**WHAT THIS TASK INVOLVES**: In the thread about normal subgroups of $D_n$, why do the replies suggest starting by finding the conjugacy classes of $D_n$? Answer in one to three sentences.

How can we find all the subgroups? I want to find all the normal subgroups of $D_n$. 
We have that $K$ is a normal subgroup of $D_n$ iff $$gkg^{-1}=k\in K, \forall g\in D_n \text{ and } \forall k\in K$$ right? 
Could you give me some hints how we could find all these subgroups? 
 A: A good place to start is to determine the conjugacy classes of $D_n$. Since a subgroup $H$ is normal in $G$ iff $H$ is the union of some conjugacy classes of $G$, you can try to union two or more conjugacy classes and see if the order of the resulting potential subgroup divides $|G|$. This approach usually narrows down your research quite a bit.
A: You will likely need to distinguish the cases when $n$ is even and when $n$ is odd. To start off, try finding the conjugacy classes of $D_n$, and then take unions of these classes to see if they form subgroups of $D_n$ (because normal subgroups are those which are the union of conjugacy classes).

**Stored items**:
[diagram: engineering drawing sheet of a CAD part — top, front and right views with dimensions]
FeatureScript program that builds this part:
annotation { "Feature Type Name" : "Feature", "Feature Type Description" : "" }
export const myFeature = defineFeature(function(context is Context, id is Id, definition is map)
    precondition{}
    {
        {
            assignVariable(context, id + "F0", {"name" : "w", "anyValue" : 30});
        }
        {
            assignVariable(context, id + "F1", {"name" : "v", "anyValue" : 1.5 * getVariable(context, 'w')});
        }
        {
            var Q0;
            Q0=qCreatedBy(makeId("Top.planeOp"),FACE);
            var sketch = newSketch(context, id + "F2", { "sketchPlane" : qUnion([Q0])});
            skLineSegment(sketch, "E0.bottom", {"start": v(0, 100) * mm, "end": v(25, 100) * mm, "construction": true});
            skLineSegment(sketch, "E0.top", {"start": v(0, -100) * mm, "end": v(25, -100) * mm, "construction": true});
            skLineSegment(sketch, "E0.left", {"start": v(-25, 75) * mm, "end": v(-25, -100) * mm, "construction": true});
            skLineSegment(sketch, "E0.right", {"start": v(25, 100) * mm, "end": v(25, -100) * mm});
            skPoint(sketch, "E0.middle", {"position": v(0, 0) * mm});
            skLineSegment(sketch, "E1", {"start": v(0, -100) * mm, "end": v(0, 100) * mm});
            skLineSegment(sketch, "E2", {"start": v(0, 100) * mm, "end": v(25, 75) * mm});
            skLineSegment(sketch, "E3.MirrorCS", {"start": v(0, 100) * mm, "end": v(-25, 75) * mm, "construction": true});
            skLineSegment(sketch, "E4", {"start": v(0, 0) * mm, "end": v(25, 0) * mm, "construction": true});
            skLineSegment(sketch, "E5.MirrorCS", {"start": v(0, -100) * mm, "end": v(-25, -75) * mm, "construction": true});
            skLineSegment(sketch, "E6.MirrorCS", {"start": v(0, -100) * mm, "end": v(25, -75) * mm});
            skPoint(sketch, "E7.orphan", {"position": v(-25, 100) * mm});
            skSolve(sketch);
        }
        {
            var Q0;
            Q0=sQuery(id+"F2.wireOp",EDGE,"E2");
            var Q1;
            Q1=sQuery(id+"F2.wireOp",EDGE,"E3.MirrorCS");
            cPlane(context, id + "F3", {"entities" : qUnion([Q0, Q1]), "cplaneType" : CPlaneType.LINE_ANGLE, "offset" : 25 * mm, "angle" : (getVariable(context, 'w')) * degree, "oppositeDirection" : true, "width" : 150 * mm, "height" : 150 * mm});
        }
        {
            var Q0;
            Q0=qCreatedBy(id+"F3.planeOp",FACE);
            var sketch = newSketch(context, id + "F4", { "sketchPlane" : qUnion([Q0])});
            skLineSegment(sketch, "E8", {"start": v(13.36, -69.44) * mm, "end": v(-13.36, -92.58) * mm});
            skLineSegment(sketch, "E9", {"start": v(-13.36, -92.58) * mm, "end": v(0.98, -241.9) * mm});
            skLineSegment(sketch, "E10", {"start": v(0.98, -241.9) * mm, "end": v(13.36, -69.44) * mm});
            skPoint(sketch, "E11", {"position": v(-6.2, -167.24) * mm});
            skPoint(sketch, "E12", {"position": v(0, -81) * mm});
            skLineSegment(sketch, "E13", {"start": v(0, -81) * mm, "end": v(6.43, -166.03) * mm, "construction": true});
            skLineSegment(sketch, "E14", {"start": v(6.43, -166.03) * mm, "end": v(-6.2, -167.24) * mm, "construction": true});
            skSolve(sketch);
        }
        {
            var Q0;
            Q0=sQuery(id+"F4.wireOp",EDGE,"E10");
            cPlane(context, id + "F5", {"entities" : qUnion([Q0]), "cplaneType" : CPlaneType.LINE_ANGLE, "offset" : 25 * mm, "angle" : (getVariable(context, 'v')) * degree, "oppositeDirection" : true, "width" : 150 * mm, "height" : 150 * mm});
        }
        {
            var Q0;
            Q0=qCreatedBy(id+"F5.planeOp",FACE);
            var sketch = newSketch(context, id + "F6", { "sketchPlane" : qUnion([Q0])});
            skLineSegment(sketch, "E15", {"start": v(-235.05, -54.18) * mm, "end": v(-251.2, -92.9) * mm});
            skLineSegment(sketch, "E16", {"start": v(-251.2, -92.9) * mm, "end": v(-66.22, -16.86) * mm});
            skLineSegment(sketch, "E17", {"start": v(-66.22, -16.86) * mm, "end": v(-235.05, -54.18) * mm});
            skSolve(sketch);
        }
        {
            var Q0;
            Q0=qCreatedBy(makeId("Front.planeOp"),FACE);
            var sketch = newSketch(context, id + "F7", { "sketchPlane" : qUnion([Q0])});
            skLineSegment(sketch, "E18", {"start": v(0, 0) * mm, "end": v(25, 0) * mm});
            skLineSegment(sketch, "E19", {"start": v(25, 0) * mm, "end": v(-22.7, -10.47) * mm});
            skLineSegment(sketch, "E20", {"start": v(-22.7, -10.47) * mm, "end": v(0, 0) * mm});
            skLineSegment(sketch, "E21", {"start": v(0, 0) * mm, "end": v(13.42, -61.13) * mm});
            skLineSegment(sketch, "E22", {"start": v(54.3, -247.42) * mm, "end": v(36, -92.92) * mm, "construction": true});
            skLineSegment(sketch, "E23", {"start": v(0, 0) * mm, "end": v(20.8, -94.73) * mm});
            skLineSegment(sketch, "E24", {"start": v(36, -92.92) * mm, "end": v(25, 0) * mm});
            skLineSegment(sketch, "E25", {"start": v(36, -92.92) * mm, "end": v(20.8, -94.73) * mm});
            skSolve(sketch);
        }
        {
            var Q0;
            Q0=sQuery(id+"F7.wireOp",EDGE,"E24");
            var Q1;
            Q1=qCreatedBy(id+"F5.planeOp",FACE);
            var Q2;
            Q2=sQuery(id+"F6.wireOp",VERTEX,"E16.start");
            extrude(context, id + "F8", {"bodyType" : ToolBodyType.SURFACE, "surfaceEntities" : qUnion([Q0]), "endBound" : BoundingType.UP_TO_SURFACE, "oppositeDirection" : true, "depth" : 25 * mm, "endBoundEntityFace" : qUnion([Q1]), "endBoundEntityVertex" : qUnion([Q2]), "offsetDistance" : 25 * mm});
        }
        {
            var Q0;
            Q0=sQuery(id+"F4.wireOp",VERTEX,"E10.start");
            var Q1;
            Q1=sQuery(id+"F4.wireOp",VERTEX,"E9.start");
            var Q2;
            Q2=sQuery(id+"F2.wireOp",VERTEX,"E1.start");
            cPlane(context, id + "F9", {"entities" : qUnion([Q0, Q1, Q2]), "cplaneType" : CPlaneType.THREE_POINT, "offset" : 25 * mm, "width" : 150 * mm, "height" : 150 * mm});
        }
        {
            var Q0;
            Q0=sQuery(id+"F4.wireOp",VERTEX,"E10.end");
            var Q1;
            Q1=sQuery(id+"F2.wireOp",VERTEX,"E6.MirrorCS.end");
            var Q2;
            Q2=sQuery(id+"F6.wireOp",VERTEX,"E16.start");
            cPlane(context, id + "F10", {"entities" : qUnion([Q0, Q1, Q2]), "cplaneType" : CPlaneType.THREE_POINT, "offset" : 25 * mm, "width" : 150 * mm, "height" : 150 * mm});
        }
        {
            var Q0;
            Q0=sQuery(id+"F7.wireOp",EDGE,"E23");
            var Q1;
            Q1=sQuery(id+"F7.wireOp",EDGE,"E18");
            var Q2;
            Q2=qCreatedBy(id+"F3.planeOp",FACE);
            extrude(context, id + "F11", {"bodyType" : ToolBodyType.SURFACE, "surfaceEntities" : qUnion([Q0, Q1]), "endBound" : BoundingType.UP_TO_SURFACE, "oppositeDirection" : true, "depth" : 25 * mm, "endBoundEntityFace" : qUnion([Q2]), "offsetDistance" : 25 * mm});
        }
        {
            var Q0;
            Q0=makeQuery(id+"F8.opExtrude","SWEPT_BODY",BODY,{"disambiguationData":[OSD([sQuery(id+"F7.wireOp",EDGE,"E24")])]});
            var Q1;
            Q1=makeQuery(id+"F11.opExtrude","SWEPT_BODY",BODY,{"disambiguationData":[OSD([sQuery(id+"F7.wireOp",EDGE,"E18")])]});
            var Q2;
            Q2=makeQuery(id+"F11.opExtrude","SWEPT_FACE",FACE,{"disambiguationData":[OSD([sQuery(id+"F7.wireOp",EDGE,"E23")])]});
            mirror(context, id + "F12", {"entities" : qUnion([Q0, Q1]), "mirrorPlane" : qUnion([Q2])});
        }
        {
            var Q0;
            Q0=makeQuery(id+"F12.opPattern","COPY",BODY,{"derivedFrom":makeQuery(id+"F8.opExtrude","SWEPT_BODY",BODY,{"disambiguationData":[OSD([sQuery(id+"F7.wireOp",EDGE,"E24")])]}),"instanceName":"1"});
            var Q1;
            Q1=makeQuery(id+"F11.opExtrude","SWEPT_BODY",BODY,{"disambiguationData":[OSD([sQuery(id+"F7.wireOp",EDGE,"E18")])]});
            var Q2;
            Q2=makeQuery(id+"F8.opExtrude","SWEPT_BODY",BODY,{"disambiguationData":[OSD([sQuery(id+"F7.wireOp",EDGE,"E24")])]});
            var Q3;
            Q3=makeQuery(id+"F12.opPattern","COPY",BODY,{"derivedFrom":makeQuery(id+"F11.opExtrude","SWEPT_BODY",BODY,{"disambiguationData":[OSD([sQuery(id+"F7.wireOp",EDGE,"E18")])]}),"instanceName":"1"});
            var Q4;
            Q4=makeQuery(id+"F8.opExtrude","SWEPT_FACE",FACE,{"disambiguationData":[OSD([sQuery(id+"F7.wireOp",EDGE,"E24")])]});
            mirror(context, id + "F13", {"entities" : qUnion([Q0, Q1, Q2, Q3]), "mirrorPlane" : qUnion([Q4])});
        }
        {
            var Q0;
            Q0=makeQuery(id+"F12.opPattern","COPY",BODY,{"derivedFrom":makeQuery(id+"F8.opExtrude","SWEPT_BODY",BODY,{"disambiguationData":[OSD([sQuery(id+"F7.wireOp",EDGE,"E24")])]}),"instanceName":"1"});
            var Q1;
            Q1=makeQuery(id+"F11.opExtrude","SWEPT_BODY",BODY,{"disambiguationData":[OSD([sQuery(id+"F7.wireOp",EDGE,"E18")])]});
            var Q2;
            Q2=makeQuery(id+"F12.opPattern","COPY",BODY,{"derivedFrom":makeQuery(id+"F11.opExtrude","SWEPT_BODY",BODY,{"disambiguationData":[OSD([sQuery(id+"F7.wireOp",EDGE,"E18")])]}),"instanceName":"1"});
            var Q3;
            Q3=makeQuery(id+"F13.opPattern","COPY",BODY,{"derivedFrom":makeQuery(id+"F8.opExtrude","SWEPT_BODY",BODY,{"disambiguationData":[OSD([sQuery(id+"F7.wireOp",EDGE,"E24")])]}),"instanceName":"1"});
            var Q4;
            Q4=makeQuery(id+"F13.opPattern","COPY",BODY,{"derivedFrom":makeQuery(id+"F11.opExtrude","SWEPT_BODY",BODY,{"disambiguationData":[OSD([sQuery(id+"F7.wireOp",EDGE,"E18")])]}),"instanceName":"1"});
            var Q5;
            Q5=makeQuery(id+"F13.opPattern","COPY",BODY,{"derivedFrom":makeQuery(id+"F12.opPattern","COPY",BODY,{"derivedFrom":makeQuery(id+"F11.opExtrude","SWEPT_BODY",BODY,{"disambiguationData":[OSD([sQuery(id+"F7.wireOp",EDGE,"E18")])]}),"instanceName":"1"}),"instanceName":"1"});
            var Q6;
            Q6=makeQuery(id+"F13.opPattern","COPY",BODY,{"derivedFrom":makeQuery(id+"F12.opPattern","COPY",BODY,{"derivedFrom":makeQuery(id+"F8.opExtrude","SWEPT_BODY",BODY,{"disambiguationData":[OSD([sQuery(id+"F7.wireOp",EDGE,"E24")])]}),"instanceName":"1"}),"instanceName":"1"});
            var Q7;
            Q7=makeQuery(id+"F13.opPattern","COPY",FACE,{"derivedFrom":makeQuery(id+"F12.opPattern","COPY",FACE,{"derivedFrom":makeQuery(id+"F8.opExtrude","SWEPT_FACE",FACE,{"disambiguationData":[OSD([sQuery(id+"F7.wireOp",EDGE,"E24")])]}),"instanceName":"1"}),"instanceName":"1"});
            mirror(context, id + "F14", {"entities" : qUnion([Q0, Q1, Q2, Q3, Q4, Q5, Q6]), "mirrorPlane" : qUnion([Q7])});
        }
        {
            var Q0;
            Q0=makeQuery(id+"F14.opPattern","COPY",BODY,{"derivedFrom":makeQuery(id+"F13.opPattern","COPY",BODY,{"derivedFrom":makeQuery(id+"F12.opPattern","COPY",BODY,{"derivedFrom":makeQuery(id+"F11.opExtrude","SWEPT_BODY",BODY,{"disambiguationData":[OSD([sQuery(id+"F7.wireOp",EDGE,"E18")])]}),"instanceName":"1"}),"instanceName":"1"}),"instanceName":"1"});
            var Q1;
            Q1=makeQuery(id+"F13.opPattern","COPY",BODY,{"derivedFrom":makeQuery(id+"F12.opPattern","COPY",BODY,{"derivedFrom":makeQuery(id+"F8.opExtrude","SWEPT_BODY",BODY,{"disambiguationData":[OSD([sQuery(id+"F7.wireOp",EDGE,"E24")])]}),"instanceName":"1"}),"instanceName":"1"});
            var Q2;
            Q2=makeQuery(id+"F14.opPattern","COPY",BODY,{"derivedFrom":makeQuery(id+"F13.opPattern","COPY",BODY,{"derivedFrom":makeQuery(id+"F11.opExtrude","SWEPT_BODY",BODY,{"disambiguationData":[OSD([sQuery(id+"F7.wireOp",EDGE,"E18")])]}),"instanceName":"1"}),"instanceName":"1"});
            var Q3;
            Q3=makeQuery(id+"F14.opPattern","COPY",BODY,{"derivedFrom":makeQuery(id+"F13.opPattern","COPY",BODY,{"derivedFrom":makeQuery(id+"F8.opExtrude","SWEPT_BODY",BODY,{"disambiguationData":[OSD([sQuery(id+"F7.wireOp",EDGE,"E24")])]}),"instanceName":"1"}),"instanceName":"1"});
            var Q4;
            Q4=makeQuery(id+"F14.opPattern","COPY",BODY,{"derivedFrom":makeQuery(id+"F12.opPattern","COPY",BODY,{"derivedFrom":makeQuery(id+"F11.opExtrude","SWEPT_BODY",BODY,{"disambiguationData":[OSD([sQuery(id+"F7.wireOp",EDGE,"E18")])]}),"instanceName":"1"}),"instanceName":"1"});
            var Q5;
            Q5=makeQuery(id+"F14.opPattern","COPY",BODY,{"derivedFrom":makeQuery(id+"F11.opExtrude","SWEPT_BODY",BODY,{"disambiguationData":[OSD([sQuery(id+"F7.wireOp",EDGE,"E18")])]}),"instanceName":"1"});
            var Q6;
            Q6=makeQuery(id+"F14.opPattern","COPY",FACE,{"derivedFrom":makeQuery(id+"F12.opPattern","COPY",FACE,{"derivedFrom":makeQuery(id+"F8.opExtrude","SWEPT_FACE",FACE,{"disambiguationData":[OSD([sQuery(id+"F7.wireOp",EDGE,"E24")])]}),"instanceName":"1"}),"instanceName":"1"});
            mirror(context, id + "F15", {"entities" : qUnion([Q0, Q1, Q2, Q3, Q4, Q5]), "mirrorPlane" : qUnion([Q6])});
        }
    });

**RESPONSE TO THIS TASK**: A subgroup is normal exactly when it is a union of conjugacy classes, so the candidates for normal subgroups are unions of those classes. Once the classes are known, you can join two or more of them and check whether the result forms a subgroup and whether its order divides the order of the group. This narrows the search considerably.